On Monday CBC anchor Lamis Al-Hadidi demanded during her programme that the Egyptian state disclose all the information it has to the Italians “for the sake of the homeland”.
Hanan Al-Badri, the head of Egyptian magazine Rosal-Youssef's office in Washington, said the Egyptian delegation must now disclose everything it knows about Regeni's murder. In a post on her Facebook page, Al-Badri wrote that Italian investigators were already in possession of solid evidence, acquired through a third partner, that includes recordings of phone calls between police officers at the scene of the crime. “The Italians know the name of Regeni's killers and their history, including the fact the main actor received a one-year suspended sentence after being convicted to torturing a detainee to death.”
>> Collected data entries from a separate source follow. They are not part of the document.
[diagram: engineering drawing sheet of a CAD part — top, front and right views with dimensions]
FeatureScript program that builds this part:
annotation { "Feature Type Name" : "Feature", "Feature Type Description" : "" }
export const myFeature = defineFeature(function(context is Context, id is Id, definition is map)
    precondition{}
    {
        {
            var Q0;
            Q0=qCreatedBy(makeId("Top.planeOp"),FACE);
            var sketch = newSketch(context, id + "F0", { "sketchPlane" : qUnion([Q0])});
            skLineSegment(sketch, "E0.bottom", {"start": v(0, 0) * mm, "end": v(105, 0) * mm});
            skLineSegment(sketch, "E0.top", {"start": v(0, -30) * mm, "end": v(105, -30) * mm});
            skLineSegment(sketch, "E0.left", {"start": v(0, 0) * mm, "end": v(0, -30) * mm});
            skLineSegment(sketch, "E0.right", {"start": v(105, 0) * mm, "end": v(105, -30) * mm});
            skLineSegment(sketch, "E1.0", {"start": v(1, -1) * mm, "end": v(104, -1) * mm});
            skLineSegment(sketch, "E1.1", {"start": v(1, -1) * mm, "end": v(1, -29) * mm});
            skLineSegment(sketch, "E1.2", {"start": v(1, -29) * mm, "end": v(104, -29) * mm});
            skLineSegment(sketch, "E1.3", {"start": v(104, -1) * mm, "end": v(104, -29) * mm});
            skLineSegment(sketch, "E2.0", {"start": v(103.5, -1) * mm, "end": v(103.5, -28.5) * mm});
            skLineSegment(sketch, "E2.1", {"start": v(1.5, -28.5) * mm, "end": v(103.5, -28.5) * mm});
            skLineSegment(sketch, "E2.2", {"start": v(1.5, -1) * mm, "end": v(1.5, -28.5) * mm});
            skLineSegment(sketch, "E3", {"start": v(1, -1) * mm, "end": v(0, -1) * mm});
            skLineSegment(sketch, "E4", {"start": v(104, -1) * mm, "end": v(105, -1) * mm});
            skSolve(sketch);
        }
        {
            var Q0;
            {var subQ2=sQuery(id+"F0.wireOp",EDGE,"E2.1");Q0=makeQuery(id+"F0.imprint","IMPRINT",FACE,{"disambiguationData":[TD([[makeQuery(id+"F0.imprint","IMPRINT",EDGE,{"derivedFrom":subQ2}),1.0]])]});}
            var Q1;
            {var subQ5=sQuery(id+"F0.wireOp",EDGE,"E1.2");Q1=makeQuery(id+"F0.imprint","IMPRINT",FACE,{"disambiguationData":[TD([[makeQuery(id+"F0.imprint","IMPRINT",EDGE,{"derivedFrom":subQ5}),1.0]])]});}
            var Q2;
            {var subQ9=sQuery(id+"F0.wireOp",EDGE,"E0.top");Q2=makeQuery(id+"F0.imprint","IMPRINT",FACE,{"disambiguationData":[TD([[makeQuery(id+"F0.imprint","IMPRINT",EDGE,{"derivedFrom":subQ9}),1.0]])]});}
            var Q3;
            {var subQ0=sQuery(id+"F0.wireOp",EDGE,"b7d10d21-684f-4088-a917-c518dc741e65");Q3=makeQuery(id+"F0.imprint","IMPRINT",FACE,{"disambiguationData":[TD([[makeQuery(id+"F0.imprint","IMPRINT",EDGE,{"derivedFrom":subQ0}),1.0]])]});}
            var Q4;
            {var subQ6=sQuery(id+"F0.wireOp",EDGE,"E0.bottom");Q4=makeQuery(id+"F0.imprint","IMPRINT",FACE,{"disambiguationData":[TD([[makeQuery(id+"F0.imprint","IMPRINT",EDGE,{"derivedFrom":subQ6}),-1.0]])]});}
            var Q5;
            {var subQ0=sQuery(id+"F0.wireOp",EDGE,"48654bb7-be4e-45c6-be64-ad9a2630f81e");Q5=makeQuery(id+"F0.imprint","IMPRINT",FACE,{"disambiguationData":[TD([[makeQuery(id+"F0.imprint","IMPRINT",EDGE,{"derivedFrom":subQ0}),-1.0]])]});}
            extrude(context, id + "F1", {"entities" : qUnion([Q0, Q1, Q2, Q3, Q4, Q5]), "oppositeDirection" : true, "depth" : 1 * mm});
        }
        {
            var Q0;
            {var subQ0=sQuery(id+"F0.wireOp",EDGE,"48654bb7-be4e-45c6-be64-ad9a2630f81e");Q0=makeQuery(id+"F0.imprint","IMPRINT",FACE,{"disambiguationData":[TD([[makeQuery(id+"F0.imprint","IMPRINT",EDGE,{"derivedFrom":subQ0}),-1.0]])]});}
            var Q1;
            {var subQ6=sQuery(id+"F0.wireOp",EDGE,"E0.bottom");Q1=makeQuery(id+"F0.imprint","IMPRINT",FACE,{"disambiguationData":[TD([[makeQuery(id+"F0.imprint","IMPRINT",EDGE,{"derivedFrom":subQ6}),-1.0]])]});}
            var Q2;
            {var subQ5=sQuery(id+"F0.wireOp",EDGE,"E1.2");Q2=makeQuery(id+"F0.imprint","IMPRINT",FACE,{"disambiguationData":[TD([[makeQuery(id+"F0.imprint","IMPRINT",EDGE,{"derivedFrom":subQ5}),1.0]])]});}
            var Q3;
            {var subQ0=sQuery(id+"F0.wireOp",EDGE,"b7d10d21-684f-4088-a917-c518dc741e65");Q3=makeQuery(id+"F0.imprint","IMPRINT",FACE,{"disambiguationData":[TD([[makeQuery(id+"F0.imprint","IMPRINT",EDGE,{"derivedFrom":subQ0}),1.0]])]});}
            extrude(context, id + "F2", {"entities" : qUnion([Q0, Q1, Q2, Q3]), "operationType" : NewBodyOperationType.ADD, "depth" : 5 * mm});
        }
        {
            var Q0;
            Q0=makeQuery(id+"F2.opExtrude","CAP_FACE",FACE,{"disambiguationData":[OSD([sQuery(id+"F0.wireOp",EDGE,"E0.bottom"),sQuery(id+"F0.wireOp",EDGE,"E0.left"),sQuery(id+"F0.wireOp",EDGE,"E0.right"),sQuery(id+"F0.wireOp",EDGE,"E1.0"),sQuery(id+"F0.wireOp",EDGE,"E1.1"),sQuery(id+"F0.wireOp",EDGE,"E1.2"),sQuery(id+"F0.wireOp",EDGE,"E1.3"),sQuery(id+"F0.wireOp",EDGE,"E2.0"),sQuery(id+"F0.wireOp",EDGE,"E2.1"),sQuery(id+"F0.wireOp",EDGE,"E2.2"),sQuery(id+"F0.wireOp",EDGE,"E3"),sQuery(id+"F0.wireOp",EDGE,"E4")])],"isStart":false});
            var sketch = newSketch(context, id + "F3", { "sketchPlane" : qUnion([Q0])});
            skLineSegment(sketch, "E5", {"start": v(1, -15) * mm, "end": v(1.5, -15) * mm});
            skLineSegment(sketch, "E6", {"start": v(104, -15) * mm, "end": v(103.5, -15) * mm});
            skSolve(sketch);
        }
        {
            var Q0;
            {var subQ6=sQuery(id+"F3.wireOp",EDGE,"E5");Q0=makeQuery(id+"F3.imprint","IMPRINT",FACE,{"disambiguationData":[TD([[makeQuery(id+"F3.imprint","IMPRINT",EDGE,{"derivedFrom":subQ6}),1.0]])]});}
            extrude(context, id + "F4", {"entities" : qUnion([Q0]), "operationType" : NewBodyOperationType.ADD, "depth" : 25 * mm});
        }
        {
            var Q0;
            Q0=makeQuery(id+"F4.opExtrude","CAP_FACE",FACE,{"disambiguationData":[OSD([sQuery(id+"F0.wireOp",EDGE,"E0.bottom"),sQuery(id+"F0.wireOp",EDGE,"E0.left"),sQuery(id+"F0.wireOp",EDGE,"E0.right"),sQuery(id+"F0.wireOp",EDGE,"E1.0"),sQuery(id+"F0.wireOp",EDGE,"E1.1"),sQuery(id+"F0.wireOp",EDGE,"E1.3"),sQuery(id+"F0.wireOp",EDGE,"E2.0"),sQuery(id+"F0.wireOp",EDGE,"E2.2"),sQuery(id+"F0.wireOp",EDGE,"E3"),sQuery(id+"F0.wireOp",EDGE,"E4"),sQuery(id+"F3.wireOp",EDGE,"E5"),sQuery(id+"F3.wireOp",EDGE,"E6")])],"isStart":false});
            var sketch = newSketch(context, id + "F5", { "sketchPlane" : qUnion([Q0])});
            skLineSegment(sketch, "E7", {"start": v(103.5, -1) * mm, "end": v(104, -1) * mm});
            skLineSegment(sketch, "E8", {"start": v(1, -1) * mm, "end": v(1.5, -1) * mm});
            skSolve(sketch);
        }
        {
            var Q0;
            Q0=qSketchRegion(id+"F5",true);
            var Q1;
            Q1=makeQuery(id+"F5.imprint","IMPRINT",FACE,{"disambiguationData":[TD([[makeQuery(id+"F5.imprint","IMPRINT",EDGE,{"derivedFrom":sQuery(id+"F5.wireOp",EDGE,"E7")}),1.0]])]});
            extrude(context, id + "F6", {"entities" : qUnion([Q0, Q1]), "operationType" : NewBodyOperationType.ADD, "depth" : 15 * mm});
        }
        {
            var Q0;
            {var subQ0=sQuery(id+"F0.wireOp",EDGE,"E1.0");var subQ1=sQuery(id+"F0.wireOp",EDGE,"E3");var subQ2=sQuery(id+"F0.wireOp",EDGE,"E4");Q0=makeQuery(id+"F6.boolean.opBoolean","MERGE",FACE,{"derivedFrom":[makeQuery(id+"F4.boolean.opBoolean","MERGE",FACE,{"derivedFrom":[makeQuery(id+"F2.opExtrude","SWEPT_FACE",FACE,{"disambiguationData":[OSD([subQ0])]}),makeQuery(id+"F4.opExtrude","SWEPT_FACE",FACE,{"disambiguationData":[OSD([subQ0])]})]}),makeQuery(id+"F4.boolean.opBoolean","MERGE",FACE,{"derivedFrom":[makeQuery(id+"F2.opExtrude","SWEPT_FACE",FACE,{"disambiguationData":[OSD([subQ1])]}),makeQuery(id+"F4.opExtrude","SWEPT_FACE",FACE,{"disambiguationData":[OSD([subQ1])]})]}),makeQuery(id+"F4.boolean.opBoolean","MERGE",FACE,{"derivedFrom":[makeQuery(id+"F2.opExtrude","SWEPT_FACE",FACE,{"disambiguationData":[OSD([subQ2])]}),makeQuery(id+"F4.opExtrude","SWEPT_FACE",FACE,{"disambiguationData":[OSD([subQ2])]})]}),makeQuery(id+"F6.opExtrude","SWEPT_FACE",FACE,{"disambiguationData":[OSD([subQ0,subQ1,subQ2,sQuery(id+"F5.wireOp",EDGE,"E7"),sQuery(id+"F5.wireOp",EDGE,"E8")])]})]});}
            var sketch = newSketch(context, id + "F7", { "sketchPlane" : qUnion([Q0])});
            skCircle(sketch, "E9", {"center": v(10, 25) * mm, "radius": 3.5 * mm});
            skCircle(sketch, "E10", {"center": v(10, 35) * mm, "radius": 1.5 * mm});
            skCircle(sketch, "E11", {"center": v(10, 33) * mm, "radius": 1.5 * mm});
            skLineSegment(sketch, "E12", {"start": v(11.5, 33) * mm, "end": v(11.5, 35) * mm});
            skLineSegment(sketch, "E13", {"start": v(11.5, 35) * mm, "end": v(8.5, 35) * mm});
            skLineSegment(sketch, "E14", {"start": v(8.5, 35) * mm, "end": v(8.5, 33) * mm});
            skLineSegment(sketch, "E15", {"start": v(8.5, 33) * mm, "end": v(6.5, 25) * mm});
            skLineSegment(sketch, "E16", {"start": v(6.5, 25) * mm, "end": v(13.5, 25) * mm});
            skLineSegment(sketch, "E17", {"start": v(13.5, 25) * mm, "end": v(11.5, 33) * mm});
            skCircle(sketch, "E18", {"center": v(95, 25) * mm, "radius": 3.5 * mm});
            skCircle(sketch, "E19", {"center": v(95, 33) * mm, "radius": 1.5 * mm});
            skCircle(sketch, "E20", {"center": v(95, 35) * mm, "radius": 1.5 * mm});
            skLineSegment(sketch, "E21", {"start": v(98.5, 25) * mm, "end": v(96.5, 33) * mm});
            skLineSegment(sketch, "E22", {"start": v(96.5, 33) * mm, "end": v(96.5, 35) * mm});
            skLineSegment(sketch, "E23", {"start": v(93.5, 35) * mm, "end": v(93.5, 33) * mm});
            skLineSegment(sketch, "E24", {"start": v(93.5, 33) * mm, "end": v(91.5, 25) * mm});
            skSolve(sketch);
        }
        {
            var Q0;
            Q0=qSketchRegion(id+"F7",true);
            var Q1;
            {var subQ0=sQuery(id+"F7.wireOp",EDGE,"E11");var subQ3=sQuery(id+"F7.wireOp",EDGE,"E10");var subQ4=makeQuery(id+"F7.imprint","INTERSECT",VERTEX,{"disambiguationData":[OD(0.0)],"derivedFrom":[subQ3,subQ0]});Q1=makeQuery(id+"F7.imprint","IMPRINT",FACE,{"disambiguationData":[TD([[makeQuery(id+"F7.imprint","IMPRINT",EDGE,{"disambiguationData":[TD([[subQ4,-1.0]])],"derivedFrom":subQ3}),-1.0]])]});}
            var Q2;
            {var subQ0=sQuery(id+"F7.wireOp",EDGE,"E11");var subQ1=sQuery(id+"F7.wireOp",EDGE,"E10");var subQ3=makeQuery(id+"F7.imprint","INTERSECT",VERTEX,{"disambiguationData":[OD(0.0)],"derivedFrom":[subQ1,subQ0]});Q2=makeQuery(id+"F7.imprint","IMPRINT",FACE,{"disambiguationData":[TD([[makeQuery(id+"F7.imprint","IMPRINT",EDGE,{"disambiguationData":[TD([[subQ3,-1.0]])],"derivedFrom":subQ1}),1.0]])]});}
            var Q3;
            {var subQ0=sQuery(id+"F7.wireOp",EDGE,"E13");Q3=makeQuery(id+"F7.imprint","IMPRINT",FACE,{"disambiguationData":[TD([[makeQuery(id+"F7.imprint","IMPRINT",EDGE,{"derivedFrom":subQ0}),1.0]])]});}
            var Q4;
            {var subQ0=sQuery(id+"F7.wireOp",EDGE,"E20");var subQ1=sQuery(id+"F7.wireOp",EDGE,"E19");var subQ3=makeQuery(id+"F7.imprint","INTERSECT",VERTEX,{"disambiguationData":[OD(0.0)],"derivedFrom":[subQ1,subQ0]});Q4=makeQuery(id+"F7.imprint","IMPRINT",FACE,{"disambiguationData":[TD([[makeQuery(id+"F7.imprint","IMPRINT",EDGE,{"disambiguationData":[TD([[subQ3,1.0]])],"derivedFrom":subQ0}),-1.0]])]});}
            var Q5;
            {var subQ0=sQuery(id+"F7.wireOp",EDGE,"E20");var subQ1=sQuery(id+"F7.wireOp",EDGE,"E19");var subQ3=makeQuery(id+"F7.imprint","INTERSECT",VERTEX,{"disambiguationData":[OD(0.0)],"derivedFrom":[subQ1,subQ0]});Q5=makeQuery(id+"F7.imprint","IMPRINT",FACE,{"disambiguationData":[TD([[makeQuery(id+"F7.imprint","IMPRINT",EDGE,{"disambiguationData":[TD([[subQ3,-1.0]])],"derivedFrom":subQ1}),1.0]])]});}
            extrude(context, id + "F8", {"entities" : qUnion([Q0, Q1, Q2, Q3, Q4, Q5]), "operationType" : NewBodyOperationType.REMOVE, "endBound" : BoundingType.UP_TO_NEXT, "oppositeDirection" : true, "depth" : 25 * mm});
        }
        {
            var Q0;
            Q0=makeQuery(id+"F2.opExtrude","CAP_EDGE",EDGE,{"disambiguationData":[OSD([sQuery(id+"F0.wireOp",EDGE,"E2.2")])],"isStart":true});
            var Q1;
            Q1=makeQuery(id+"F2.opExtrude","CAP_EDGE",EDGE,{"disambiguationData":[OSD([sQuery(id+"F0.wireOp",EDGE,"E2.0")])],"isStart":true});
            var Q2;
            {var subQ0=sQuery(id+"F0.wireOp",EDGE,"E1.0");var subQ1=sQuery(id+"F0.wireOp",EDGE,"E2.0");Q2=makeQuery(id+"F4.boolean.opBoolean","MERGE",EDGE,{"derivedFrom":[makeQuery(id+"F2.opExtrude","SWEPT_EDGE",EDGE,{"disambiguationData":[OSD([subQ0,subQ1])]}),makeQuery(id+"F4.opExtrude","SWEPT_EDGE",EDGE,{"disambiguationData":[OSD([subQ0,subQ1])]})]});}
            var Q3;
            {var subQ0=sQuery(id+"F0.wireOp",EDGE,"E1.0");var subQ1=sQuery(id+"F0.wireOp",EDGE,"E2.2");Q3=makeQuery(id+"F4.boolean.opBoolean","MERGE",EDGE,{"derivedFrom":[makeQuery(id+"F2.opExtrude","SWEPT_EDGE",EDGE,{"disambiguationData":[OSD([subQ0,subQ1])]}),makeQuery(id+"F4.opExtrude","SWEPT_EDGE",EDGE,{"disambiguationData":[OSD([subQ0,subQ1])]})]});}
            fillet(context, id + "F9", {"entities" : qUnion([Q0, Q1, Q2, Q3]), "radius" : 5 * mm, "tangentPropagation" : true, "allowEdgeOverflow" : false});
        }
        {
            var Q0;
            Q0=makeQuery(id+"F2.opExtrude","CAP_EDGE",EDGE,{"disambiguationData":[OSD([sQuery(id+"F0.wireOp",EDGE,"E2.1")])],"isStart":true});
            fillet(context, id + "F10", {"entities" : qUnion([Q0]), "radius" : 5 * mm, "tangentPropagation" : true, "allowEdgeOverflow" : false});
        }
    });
The truth, said Al-Badri, is inescapable. Egypt's choice now is to either produce Regeni's torturers or face the cut off of relations with Italy and other European Union states.
The Italian Association for Responsible Tourism (AITR) has already suspended its flights to Egypt until the circumstances of the killing of Regeni are disclosed. Italian companies affiliated with the association agreed to halt flights and have cancelled contracts due to be signed this month.